North Korea's claims about the new facilities could not be independently verified.

Pyongyang motives unclear

Some analysts say North Korea's nuclear revelations and shelling of Yeonpyeong island are designed to pressure the United States and its allies into resuming talks on providing aid to Pyongyang in return for the scrapping of its nuclear weapons program.

U.S. and South Korean warships held a third day of naval drills in the Yellow Sea Tuesday in a show of strength to deter North Korean attacks.

North Korea shelled Yeonpyeong last Tuesday, killing four South Koreans on an island near the disputed western maritime boundary of the two Koreas.

Pyongyang said it was retaliating for a South Korean exercise that involved artillery fire from the island into surrounding waters that it claims are North Korean. South Korean forces responded within minutes to North Korea's attack by shelling North Korean positions across the maritime border.

Both Koreas have warned of severe retaliation for future attacks by the other side.

China proposes emergency talks

The foreign ministers of the United States, Japan and South Korea plan to meet in Washington next week to consider a response to North Korea's recent actions.

China has urged the three allies to agree to its proposal for an emergency meeting next month in Beijing of all six nations involved in North Korean nuclear negotiations. The talks also would involve North Korea, China and Russia.

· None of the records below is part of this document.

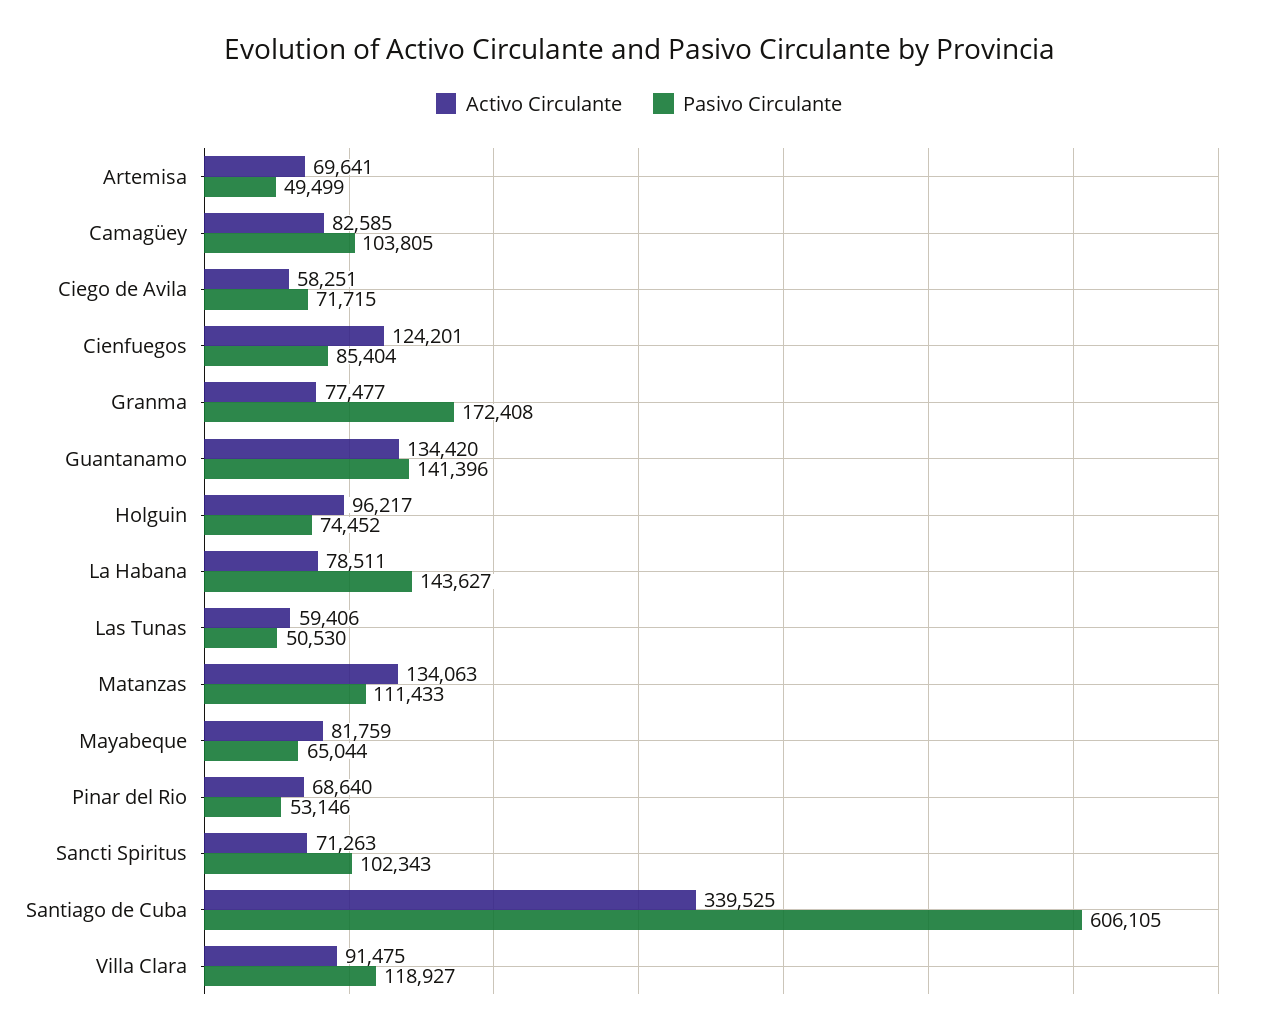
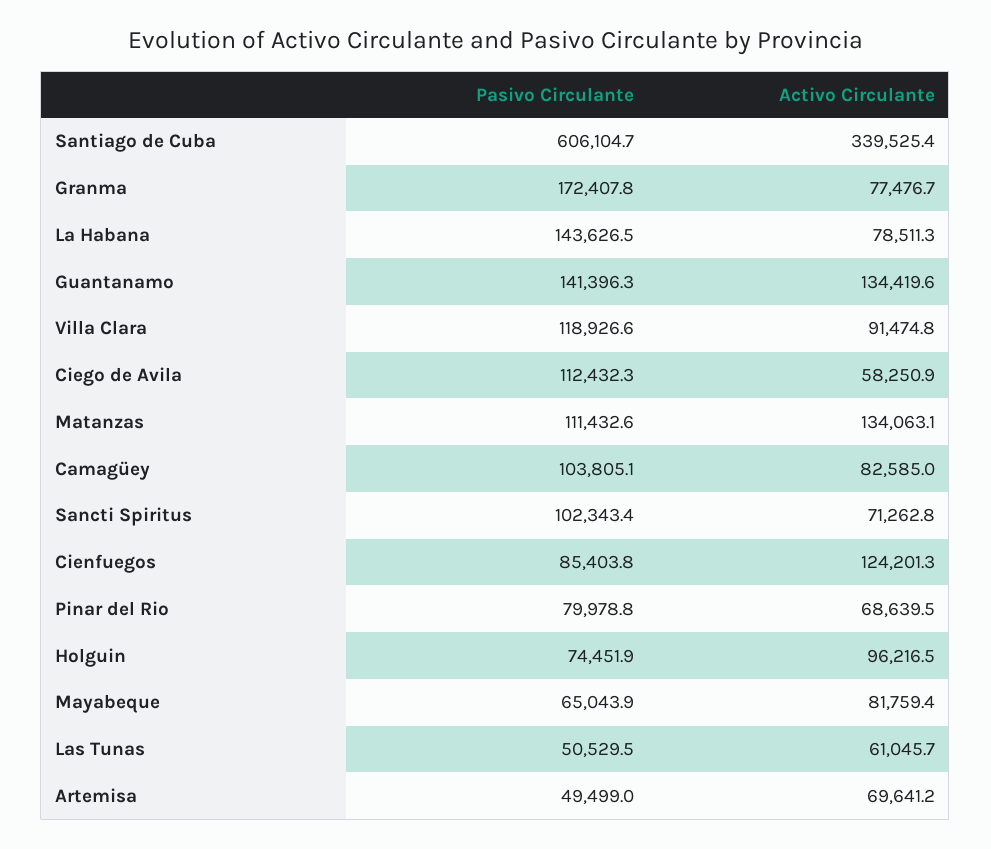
  {
    "Activo Circulante": {
      "Artemisa": 69641.2,
      "Camagüey": 82585,
      "Ciego de Avila": 58250.9,
      "Cienfuegos": 124201.3,
      "Granma": 77476.7,
      "Guantanamo": 134419.6,
      "Holguin": 96216.5,
      "La Habana": 78511.3,
-     "Las Tunas": 59406,
+     "Las Tunas": 61045.7,
      "Matanzas": 134063.1,
      "Mayabeque": 81759.4,
      "Pinar del Rio": 68639.5,
      "Sancti Spiritus": 71262.8,
      "Santiago de Cuba": 339525.4,
      "Villa Clara": 91474.8
    },
    "Pasivo Circulante": {
      "Artemisa": 49499,
      "Camagüey": 103805.1,
-     "Ciego de Avila": 71715,
+     "Ciego de Avila": 112432.3,
      "Cienfuegos": 85403.8,
      "Granma": 172407.8,
      "Guantanamo": 141396.3,
      "Holguin": 74451.9,
      "La Habana": 143626.5,
      "Las Tunas": 50529.5,
      "Matanzas": 111432.6,
      "Mayabeque": 65043.9,
-     "Pinar del Rio": 53146,
+     "Pinar del Rio": 79978.8,
      "Sancti Spiritus": 102343.4,
      "Santiago de Cuba": 606104.7,
      "Villa Clara": 118926.6
    }
  }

Japanese Foreign Minister Seiji Maehara said Tuesday North Korea must make progress in implementing previous agreements to end its nuclear weapons program before more six-party talks are held.

He said he instructed Japanese envoy Akitaka Saiki to deliver that message to China during talks Saiki held with Chinese envoy Wu Dawei in Beijing Tuesday. Kyodo quotes Saiki as telling Wu that Japan believes it is not appropriate to hold a six-party meeting at the present time.

WikiLeaks reveal Beijing's frustrations

U.S. diplomatic cables leaked this week by the website WikiLeaks suggest China is frustrated by North Korea's behavior and would not intervene if that country's leadership collapses.

In one cable, U.S. Ambassador to Seoul Kathleen Stephens says South Korea's then-vice foreign minister Chun Yung-woo told her that China will accept a re-unified Korea provided that such a state is in a "benign alliance" with Washington and is not hostile to Beijing.

The cable, which dates from last February, also quotes Chun as saying China would not accept the presence of U.S. troops north of the demilitarized zone that currently divides the Korean peninsula.

In a separate cable dated June 2009, U.S. Ambassador to Kazakhstan Richard Hoagland quotes a Chinese envoy as telling him that Beijing is "genuinely concerned" by North Korean nuclear missile tests. The Chinese envoy also is quoted as saying the tests are a "threat to the whole world's security."